Required work:
In the listing that follows, the range to quote begins at the line that has "### Understanding the NodeList" and ends after the line that has "A NodeList is"; quote it verbatim and add nothing.
Record set section start
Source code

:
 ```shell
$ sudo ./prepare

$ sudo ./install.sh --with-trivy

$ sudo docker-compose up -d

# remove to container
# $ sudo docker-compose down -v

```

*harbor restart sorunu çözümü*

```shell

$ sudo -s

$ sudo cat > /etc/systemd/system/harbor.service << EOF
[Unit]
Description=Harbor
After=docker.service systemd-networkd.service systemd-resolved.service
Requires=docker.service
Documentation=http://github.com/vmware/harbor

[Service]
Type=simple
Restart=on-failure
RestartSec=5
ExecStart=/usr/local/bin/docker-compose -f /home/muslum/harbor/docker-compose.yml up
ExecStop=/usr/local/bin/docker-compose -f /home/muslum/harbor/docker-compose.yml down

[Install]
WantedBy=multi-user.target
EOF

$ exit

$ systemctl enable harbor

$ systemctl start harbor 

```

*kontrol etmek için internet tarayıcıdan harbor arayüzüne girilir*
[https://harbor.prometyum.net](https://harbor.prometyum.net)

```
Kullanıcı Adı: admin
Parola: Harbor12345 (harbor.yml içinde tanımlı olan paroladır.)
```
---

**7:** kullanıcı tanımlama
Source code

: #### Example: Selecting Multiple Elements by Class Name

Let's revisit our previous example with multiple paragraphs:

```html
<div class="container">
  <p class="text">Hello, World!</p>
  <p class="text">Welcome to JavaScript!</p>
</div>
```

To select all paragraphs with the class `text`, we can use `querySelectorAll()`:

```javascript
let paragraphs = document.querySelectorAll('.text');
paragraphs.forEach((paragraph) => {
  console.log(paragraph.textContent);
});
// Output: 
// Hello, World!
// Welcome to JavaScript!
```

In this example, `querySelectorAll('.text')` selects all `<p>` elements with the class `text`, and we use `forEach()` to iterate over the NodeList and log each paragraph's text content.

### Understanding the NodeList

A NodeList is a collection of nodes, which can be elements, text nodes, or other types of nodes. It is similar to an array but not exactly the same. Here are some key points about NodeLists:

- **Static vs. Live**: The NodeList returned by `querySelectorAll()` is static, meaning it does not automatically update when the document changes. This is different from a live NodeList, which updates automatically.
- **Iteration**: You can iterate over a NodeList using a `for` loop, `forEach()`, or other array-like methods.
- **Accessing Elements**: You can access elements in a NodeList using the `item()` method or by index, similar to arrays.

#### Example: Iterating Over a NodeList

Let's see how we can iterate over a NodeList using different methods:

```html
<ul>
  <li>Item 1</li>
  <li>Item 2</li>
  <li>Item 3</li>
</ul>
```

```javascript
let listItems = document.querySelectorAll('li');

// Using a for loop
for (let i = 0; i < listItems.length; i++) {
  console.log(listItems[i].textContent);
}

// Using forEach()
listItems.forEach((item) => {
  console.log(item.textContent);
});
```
Record set section end
Expected output:
### Understanding the NodeList

A NodeList is a collection of nodes, which can be elements, text nodes, or other types of nodes. It is similar to an array but not exactly the same. Here are some key points about NodeLists:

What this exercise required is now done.